Quinta conseguenza del governare per  decreto legge: giacciono in Parlamento 2.350 proposte di legge di deputati e senatori, che attendono il loro turno per essere esaminate.
 

Sesto: la fretta che spinge ad adottare decreti legge è poi seguita spesso da stasi attuative, perché anche i decreti legge hanno bisogno di decreti attuativi (è stato valutato che più del 50 per cento degli atti con forza di legge rinvia a tali decreti). La normazione primaria dei 15 mesi del governo Meloni richiede 316 decreti attuativi, che divengono 500 se si aggiungono quelli dei tre governi precedenti che attendono ancora di essere emanati.
 

Infine, il fenomeno del governare per decreti legge, l’esondazione governativa, ha una componente che dipende dal Parlamento stesso, sia dalla sua incapacità di razionalizzare le sue procedure, sia dalla facilità di superare il dettato della Corte costituzionale circa l’omogeneità dei provvedimenti, utilizzando i decreti legge come norme “omnibus”.

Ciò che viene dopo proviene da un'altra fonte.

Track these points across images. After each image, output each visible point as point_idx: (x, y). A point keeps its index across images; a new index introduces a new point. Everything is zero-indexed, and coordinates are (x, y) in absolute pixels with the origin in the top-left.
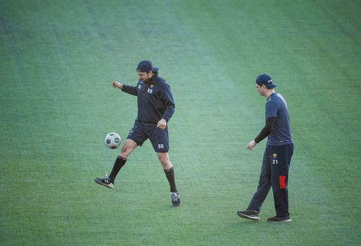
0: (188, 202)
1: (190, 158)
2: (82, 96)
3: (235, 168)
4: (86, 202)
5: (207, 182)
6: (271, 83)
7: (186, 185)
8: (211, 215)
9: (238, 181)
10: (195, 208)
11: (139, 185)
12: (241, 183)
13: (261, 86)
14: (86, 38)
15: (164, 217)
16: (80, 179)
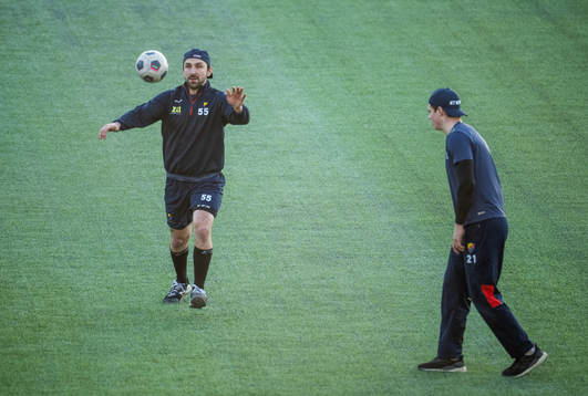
0: (228, 349)
1: (234, 262)
2: (17, 136)
3: (324, 282)
4: (24, 349)
5: (266, 310)
6: (458, 106)
7: (225, 315)
8: (275, 376)
9: (329, 308)
10: (243, 364)
11: (129, 315)
12: (336, 311)
13: (436, 109)
14: (26, 21)
15: (180, 380)
16: (12, 304)
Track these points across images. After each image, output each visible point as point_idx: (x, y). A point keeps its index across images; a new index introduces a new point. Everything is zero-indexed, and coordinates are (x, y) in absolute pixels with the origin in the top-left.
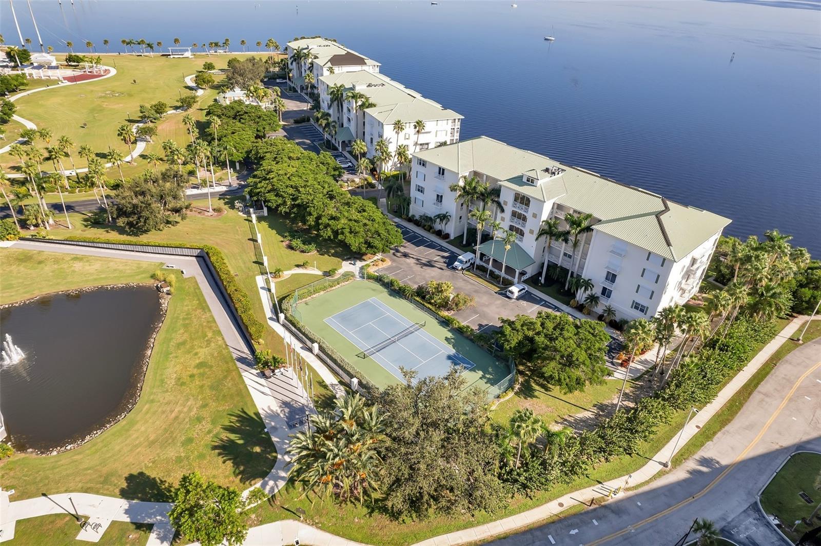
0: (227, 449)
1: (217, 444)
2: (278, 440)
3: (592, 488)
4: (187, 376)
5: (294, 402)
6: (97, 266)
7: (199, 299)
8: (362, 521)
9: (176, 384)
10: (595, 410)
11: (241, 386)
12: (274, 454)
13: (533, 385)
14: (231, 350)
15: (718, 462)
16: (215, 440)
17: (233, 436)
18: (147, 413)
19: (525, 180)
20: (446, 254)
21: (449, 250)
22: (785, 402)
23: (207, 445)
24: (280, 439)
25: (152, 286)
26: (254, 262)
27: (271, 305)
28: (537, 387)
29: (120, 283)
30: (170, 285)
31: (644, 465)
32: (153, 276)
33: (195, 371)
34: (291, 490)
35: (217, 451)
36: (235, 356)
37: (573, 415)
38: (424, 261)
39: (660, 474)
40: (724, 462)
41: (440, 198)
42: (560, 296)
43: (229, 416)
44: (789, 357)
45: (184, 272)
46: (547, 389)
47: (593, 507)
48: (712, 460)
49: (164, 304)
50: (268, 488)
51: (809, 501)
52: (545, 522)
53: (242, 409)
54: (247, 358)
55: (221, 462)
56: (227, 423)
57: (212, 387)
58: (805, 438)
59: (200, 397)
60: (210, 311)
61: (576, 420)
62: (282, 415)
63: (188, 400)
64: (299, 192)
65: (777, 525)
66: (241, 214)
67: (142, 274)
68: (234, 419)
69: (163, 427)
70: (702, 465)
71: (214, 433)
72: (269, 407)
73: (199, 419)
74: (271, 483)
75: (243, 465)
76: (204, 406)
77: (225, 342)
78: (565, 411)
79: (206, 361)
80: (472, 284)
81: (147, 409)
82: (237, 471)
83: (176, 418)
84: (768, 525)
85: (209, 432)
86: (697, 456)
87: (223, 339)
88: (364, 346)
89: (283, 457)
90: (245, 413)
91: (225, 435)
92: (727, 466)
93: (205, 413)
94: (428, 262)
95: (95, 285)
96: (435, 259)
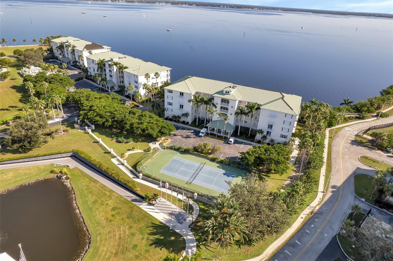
0: (157, 243)
1: (150, 243)
2: (179, 231)
3: (307, 208)
4: (110, 216)
5: (174, 212)
6: (11, 174)
7: (88, 178)
8: (238, 251)
9: (107, 222)
10: (289, 179)
11: (144, 213)
12: (182, 238)
13: (263, 176)
14: (125, 197)
15: (337, 186)
16: (148, 241)
17: (156, 237)
18: (101, 241)
19: (224, 92)
20: (192, 131)
21: (193, 129)
22: (341, 159)
23: (146, 245)
24: (180, 230)
25: (53, 177)
26: (104, 153)
27: (129, 171)
28: (265, 177)
29: (33, 180)
30: (66, 174)
31: (317, 195)
32: (52, 172)
33: (113, 213)
34: (200, 250)
35: (153, 246)
36: (129, 200)
37: (284, 184)
38: (185, 136)
39: (324, 196)
40: (339, 185)
41: (182, 107)
42: (248, 139)
43: (148, 228)
44: (333, 144)
45: (69, 165)
46: (268, 177)
47: (312, 214)
48: (335, 186)
49: (68, 185)
50: (190, 253)
51: (367, 190)
52: (301, 226)
53: (152, 223)
54: (136, 199)
55: (159, 250)
56: (149, 232)
57: (128, 218)
58: (354, 170)
59: (125, 224)
60: (99, 182)
61: (286, 185)
62: (173, 220)
63: (120, 227)
64: (114, 114)
65: (365, 201)
66: (80, 130)
67: (44, 172)
68: (151, 228)
69: (116, 244)
70: (333, 189)
71: (146, 238)
72: (164, 218)
73: (133, 234)
74: (190, 250)
75: (171, 247)
76: (131, 227)
77: (119, 195)
78: (280, 183)
79: (116, 206)
80: (211, 141)
81: (100, 239)
82: (170, 251)
83: (120, 238)
84: (363, 202)
85: (143, 239)
86: (330, 186)
87: (117, 193)
88: (187, 179)
89: (187, 237)
90: (155, 224)
91: (152, 237)
92: (340, 186)
93: (133, 230)
94: (187, 136)
95: (17, 185)
96: (189, 134)
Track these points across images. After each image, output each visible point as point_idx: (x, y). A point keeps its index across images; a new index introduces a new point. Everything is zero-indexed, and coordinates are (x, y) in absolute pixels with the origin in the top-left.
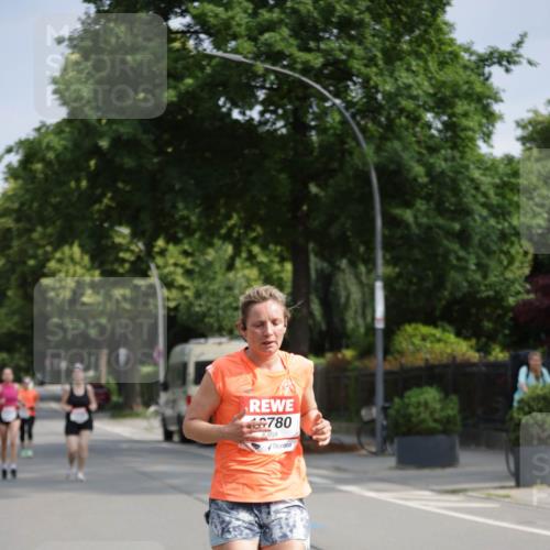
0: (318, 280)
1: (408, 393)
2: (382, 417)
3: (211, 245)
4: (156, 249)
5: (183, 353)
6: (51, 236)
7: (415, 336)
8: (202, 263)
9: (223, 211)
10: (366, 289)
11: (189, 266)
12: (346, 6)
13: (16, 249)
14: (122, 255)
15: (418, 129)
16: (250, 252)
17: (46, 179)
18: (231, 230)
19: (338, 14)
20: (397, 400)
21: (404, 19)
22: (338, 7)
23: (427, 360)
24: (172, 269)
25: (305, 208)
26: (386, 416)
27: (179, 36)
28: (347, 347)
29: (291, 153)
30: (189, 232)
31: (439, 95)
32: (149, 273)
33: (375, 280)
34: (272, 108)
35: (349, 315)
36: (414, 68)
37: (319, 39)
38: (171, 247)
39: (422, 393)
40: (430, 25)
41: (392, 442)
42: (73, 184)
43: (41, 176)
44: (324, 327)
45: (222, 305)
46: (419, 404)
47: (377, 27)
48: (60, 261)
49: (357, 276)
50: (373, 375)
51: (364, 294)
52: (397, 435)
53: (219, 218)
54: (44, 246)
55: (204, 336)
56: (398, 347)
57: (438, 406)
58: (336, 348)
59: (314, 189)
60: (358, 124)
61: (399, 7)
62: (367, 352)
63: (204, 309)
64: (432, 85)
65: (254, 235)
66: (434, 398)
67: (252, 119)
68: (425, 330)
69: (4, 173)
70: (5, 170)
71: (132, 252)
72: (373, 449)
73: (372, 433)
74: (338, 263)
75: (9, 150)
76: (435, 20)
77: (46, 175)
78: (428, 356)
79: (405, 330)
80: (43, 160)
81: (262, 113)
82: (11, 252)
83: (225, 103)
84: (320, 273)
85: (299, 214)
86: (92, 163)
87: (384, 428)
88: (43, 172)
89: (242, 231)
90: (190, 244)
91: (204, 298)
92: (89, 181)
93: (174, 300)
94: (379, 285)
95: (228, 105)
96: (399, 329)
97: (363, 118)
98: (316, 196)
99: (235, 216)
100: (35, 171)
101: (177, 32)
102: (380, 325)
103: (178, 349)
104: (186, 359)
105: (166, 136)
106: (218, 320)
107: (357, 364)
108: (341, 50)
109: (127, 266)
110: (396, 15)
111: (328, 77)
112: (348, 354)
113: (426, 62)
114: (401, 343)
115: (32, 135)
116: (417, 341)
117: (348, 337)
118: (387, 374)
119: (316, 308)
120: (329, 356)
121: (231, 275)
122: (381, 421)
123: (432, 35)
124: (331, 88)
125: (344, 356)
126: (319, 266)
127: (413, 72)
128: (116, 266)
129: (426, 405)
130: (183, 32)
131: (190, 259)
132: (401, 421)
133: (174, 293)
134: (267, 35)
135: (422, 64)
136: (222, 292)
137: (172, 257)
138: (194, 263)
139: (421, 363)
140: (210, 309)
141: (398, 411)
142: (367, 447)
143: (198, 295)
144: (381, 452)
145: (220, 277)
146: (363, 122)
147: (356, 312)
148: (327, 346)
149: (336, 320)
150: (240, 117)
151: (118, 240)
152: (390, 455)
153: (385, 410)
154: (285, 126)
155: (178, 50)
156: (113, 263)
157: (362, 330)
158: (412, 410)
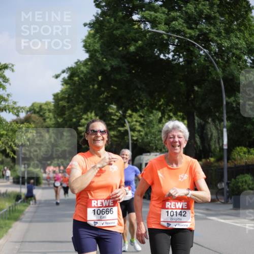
0: (198, 127)
1: (238, 177)
2: (227, 187)
3: (152, 112)
4: (127, 114)
5: (140, 159)
6: (82, 109)
7: (241, 152)
8: (148, 120)
9: (157, 98)
10: (220, 132)
11: (142, 122)
12: (208, 10)
13: (67, 115)
14: (113, 117)
15: (241, 63)
16: (169, 115)
17: (79, 84)
18: (160, 106)
19: (204, 14)
20: (233, 180)
21: (234, 15)
22: (205, 11)
23: (246, 162)
24: (135, 123)
25: (192, 96)
26: (229, 187)
27: (137, 23)
28: (212, 157)
29: (186, 73)
30: (142, 107)
31: (250, 48)
32: (125, 125)
33: (223, 128)
34: (178, 53)
35: (212, 143)
36: (239, 36)
37: (197, 24)
38: (134, 114)
39: (244, 177)
40: (245, 18)
41: (231, 198)
42: (91, 87)
43: (78, 83)
44: (201, 148)
45: (157, 139)
46: (243, 181)
47: (222, 19)
48: (86, 119)
49: (216, 126)
50: (223, 169)
51: (218, 133)
52: (233, 195)
53: (156, 101)
54: (80, 113)
55: (149, 152)
56: (233, 157)
57: (251, 183)
58: (207, 157)
59: (196, 88)
60: (215, 60)
61: (232, 10)
62: (220, 159)
63: (149, 140)
64: (246, 43)
65: (170, 108)
66: (249, 179)
67: (169, 58)
68: (245, 149)
69: (62, 82)
70: (62, 80)
71: (117, 116)
72: (223, 201)
73: (223, 194)
74: (207, 120)
75: (63, 72)
76: (247, 16)
77: (79, 82)
78: (247, 161)
79: (237, 150)
80: (78, 76)
81: (173, 56)
82: (65, 116)
83: (157, 51)
84: (199, 124)
85: (190, 99)
86: (100, 78)
87: (227, 192)
88: (78, 81)
89: (165, 106)
90: (143, 112)
91: (149, 135)
92: (98, 85)
93: (136, 136)
94: (225, 130)
95: (158, 52)
96: (234, 149)
97: (217, 58)
98: (197, 91)
99: (162, 100)
100: (75, 81)
101: (136, 21)
102: (225, 147)
103: (138, 157)
104: (141, 162)
105: (132, 66)
106: (156, 145)
107: (216, 164)
108: (207, 29)
109: (115, 122)
110: (230, 14)
111: (202, 40)
112: (212, 159)
113: (244, 33)
114: (235, 155)
115: (74, 65)
116: (242, 154)
117: (212, 153)
118: (229, 168)
119: (198, 140)
120: (204, 160)
121: (161, 126)
122: (227, 189)
123: (246, 22)
124: (203, 45)
125: (210, 160)
126: (199, 122)
127: (238, 38)
128: (110, 122)
129: (246, 182)
130: (139, 21)
131: (142, 119)
132: (235, 189)
133: (136, 133)
134: (174, 22)
135: (242, 34)
136: (157, 133)
137: (135, 118)
138: (144, 120)
139: (244, 164)
140: (152, 140)
141: (234, 185)
142: (220, 200)
143: (146, 134)
144: (226, 202)
145: (156, 126)
146: (217, 60)
147: (215, 141)
148: (203, 156)
149: (206, 145)
150: (164, 58)
151: (111, 111)
152: (230, 204)
153: (228, 184)
154: (183, 61)
155: (137, 29)
156: (109, 121)
157: (218, 149)
158: (240, 184)
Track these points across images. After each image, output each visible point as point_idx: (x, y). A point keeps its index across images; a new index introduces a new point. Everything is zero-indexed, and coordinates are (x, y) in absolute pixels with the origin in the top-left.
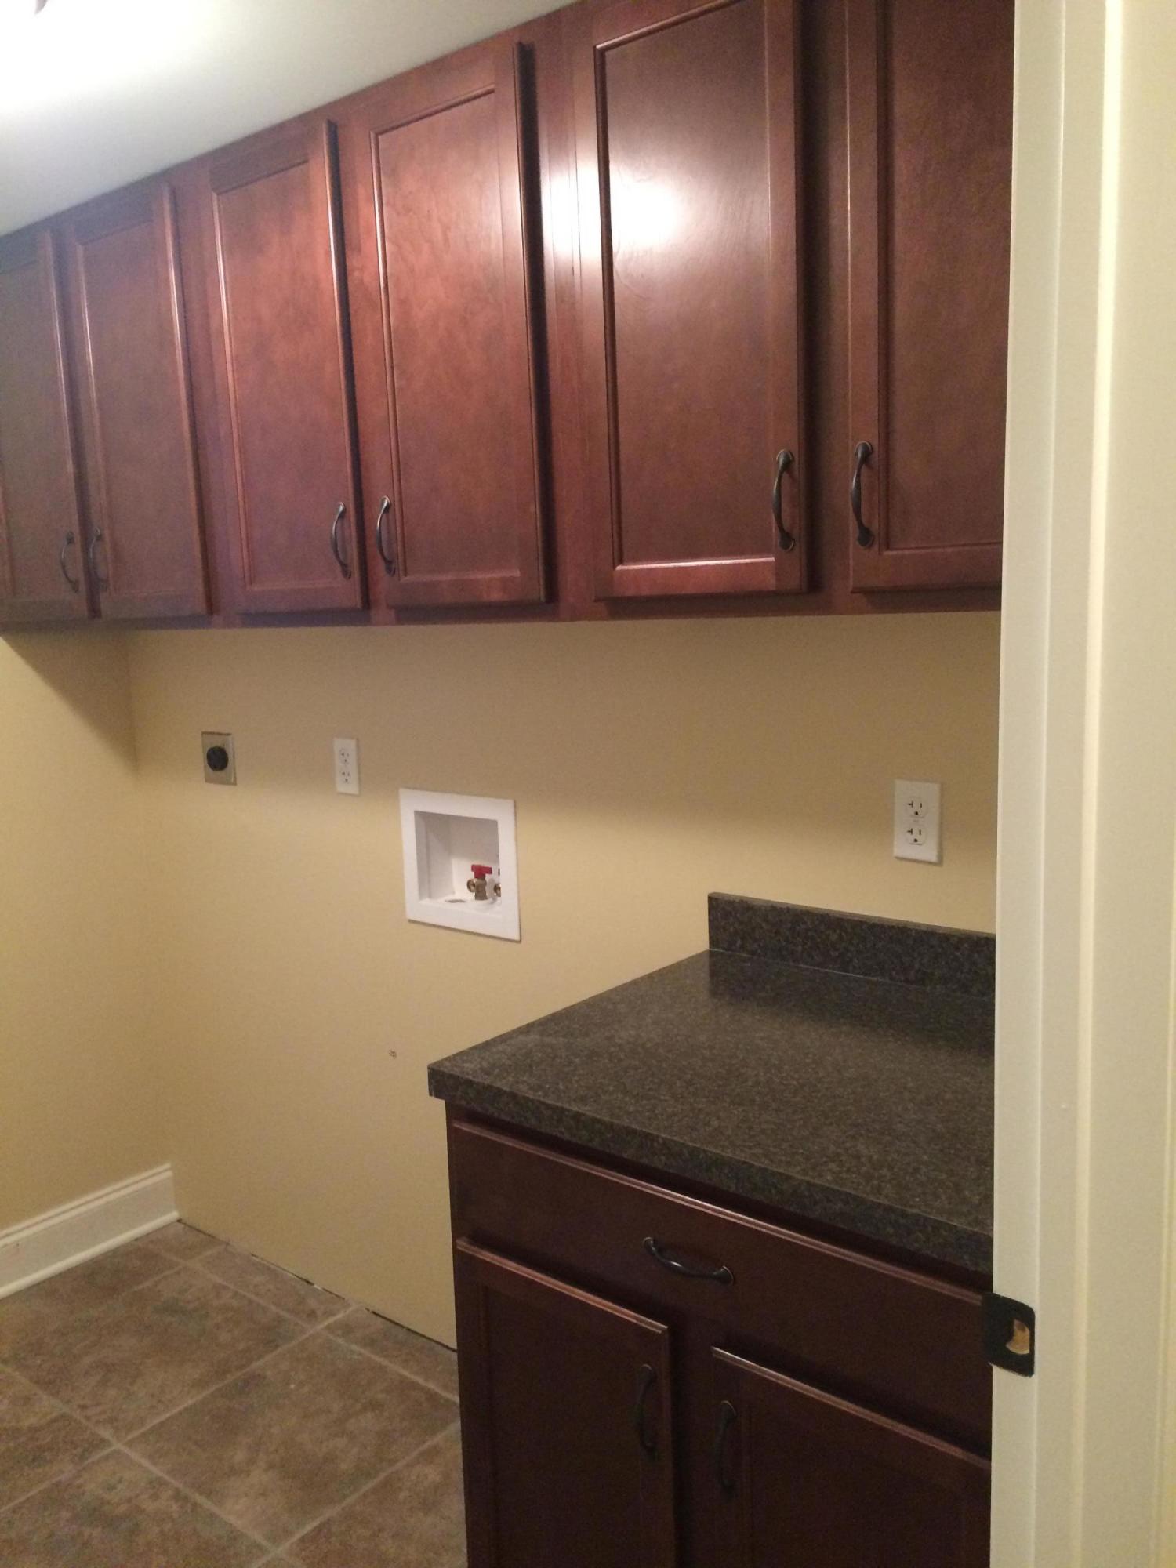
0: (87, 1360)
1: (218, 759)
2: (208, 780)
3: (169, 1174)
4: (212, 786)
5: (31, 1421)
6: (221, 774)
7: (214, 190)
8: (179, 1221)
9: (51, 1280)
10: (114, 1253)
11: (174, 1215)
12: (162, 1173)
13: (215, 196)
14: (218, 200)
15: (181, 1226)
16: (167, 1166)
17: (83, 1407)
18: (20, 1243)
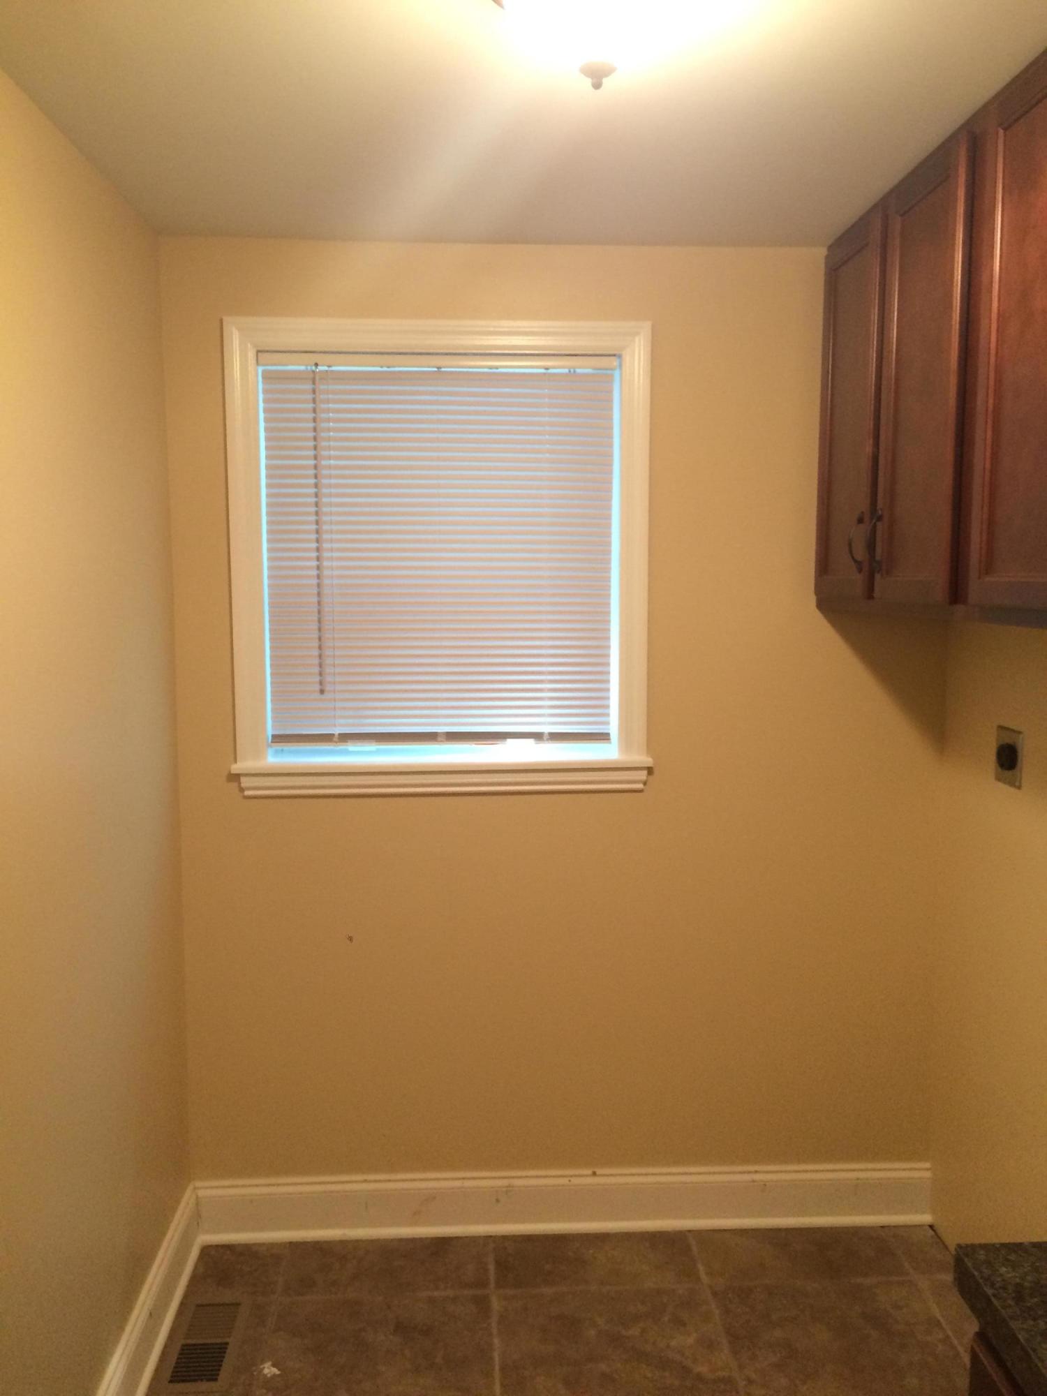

Che cosa resta del Parlamento?

Il Parlamento italiano ha dovuto accettare di recente la riduzione dei suoi componenti. Ha rinunciato da tempo a svolgere l’attività di controllo dell’esecutivo: lo dimostra la disattenzione per le relazioni della Corte dei conti e per quelle dello stesso Ufficio parlamentare di bilancio. Sta rinunciando all’iniziativa legislativa,  sia pur conservando il controllo dei decreti legge in sede di conversione. Ad esso spetta ancora il potere di scegliere il governo e di registrarne le crisi (un potere quest’ultimo che è stato di recente anche meglio esercitato), ma su questo l’affermazione del premierato potrebbe incidere pesantemente. Sta mostrando maggiore attenzione alla politica estera, a quella europea e alle loro implicazioni su quella nazionale, come è dimostrato dai modi in cui interviene pronunciandosi sulle guerre in corso e sulla gestione del piano nazionale di ripresa e di resilienza.
 

Mostra maggiore attivismo nei suoi organi decentrati, le commissioni, dove vengono udite le varie voci del Paese. Resta al Parlamento il compito di assicurare un “forum” di discussione, nel quale possa svolgersi la funzione che Bagehot chiamava “theatrical”. Ma anche questa, che si è accentuata di recente con il ricorso al “question time”, perde il significato originario con la trasmissione televisiva dei dibattiti parlamentari. C’è da chiedersi come possano reagire parlamentari sempre più frustrati a questo progressivo svuotamento di poteri.